▸ **Task**
Copy the lines below verbatim, starting with the line containing "At Via publica" and ending with the line containing "Universitarios, Primarios, Secundarios, Total", both included.

▸ **Provided records**
┌────────
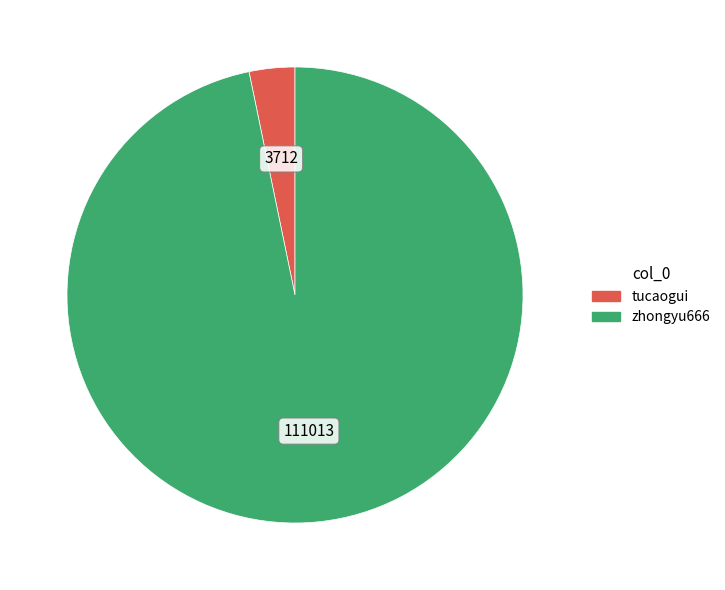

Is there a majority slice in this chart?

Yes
└────────
┌────────
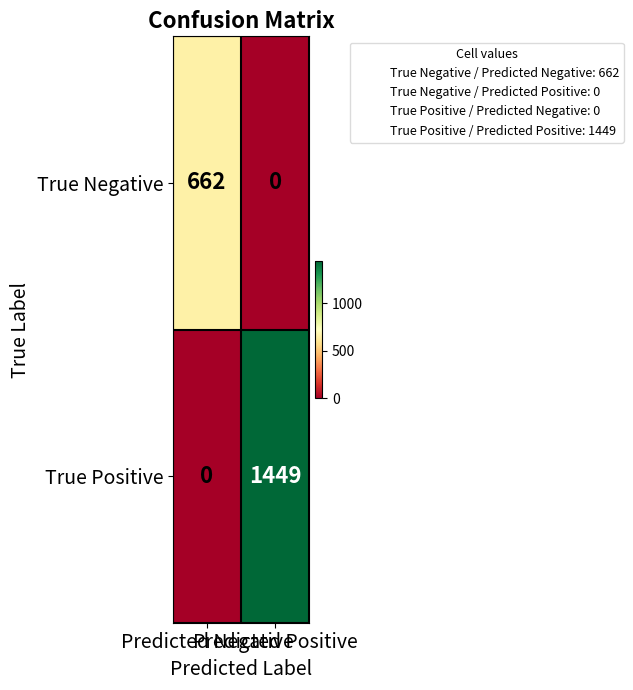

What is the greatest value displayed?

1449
└────────
┌────────
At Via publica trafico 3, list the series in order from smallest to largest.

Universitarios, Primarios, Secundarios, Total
└────────
▸ **Answer section**
At Via publica trafico 3, list the series in order from smallest to largest.

Universitarios, Primarios, Secundarios, Total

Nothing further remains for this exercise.